▶ WHAT IS NEEDED
Take the lines from the line containing "text [177, 1511, 1181, 1612]" through the end of the entries and output them exactly, with no pictures and nothing more.

▶ STUDY MATERIAL
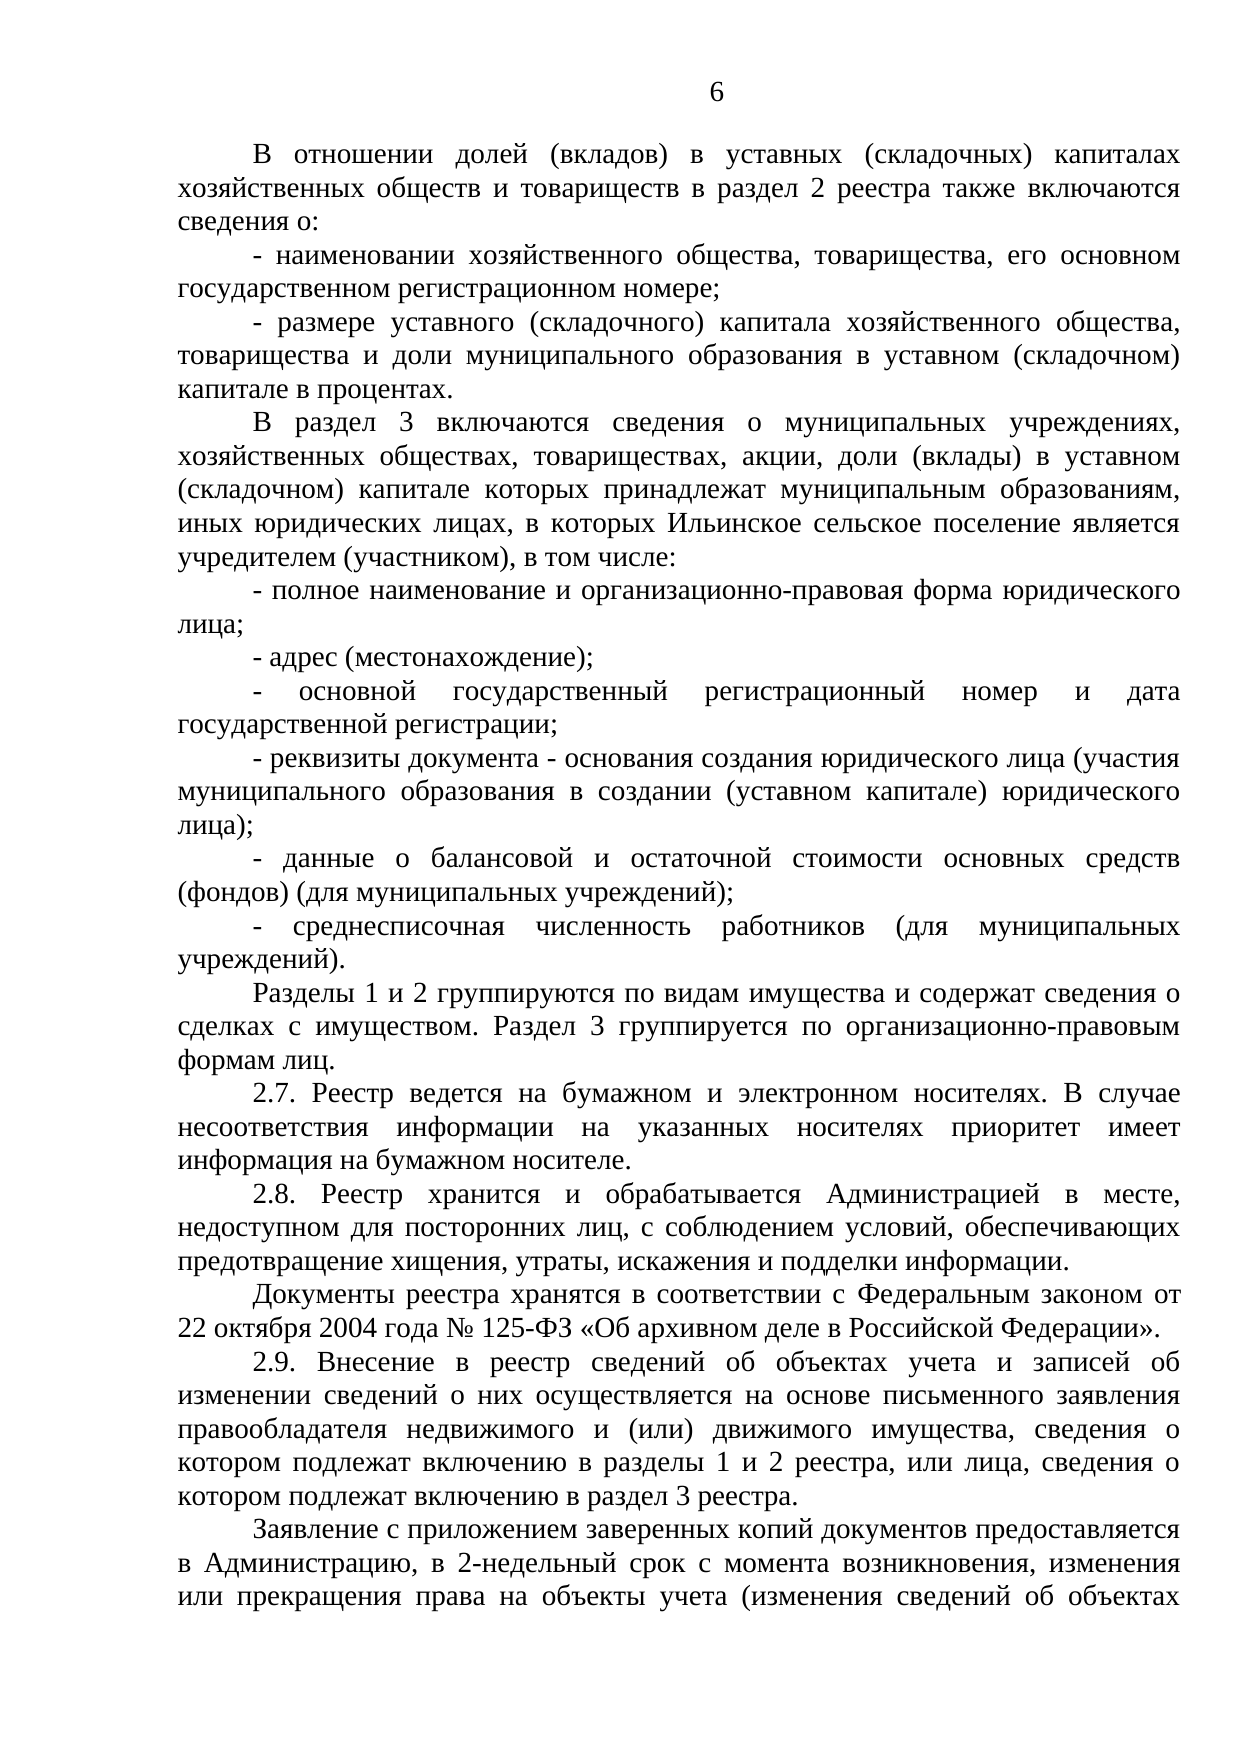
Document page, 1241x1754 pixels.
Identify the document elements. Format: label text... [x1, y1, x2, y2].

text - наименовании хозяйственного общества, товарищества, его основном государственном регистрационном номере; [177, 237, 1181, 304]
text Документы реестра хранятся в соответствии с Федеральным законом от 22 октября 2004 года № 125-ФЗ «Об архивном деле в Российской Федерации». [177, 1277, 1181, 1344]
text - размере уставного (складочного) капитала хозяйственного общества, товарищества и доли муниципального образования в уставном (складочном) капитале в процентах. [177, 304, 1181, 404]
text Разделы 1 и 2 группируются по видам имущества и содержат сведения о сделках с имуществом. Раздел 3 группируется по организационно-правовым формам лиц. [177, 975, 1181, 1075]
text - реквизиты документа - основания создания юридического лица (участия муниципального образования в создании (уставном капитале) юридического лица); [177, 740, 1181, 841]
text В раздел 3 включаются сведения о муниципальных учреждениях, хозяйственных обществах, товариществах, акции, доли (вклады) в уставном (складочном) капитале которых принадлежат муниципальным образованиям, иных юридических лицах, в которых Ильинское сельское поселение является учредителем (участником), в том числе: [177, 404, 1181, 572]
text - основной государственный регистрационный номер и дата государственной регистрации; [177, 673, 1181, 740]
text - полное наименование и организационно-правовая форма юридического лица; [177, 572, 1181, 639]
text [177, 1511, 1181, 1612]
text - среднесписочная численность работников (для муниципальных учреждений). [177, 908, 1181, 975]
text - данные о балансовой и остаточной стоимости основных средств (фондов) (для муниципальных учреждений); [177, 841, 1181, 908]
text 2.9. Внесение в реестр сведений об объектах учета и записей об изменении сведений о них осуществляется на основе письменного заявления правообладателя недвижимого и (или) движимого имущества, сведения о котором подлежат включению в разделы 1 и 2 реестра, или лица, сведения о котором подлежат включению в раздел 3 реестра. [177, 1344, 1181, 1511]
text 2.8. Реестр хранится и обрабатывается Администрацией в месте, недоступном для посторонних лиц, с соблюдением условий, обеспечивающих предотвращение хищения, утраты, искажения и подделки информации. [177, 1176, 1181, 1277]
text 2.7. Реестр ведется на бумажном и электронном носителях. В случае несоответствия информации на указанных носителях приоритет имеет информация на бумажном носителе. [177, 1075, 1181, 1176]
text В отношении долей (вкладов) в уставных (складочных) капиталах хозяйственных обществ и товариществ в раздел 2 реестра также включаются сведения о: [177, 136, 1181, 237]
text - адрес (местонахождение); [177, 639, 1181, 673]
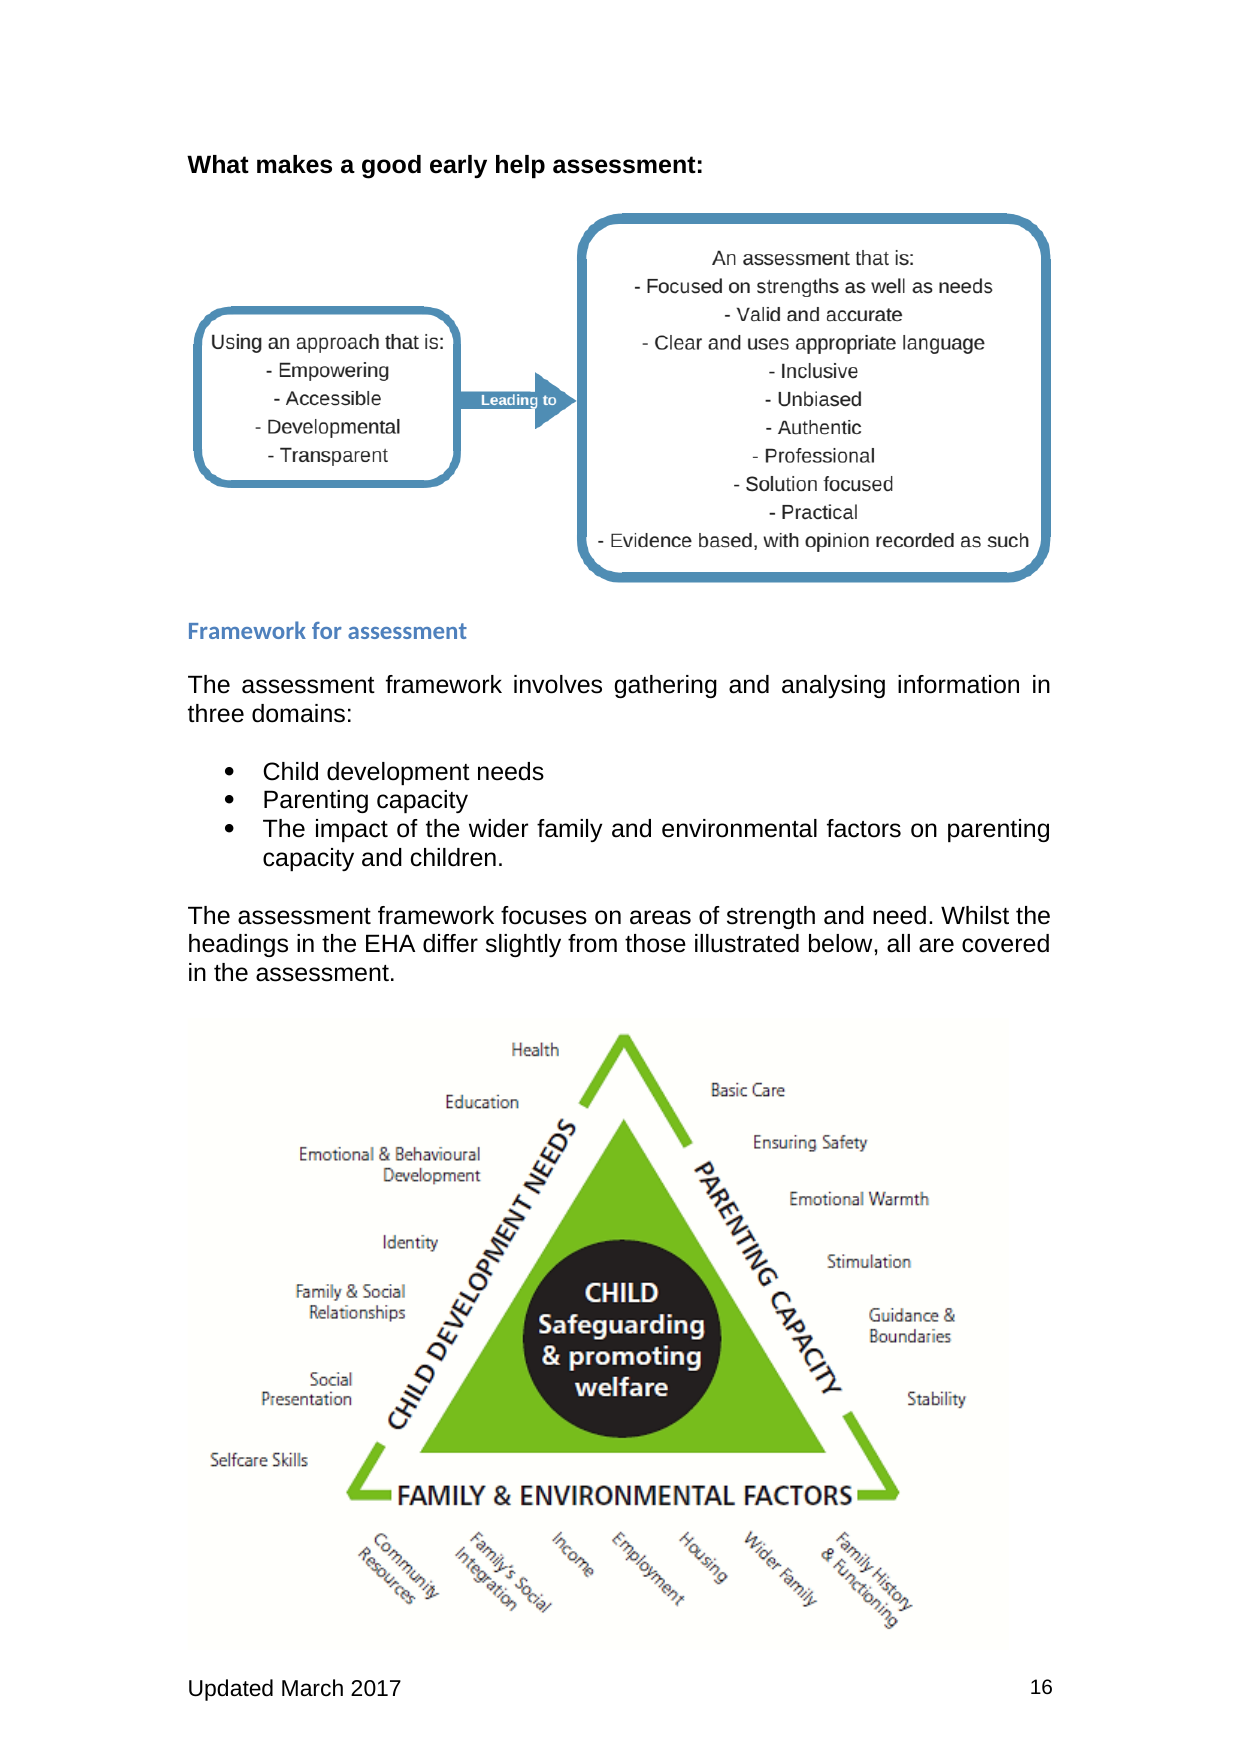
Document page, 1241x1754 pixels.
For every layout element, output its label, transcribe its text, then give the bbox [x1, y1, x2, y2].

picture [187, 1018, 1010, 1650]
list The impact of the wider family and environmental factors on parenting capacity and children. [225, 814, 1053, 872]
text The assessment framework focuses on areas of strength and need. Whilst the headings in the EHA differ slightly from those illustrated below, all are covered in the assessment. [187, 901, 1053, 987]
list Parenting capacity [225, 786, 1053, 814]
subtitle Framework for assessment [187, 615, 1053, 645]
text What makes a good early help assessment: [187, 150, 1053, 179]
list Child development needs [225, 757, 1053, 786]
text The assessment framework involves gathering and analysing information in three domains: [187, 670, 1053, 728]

▶ RESPONSE TO THIS TASK
text [177, 1511, 1181, 1612]
text - среднесписочная численность работников (для муниципальных учреждений). [177, 908, 1181, 975]
text - данные о балансовой и остаточной стоимости основных средств (фондов) (для муниципальных учреждений); [177, 841, 1181, 908]
text 2.9. Внесение в реестр сведений об объектах учета и записей об изменении сведений о них осуществляется на основе письменного заявления правообладателя недвижимого и (или) движимого имущества, сведения о котором подлежат включению в разделы 1 и 2 реестра, или лица, сведения о котором подлежат включению в раздел 3 реестра. [177, 1344, 1181, 1511]
text 2.8. Реестр хранится и обрабатывается Администрацией в месте, недоступном для посторонних лиц, с соблюдением условий, обеспечивающих предотвращение хищения, утраты, искажения и подделки информации. [177, 1176, 1181, 1277]
text 2.7. Реестр ведется на бумажном и электронном носителях. В случае несоответствия информации на указанных носителях приоритет имеет информация на бумажном носителе. [177, 1075, 1181, 1176]
text В отношении долей (вкладов) в уставных (складочных) капиталах хозяйственных обществ и товариществ в раздел 2 реестра также включаются сведения о: [177, 136, 1181, 237]
text - адрес (местонахождение); [177, 639, 1181, 673]
Document page, 1241x1754 pixels.
For every layout element, output its label, transcribe its text, then give the bbox [x1, y1, x2, y2].

picture [187, 1018, 1010, 1650]
list The impact of the wider family and environmental factors on parenting capacity and children. [225, 814, 1053, 872]
text The assessment framework focuses on areas of strength and need. Whilst the headings in the EHA differ slightly from those illustrated below, all are covered in the assessment. [187, 901, 1053, 987]
list Parenting capacity [225, 786, 1053, 814]
subtitle Framework for assessment [187, 615, 1053, 645]
text What makes a good early help assessment: [187, 150, 1053, 179]
list Child development needs [225, 757, 1053, 786]
text The assessment framework involves gathering and analysing information in three domains: [187, 670, 1053, 728]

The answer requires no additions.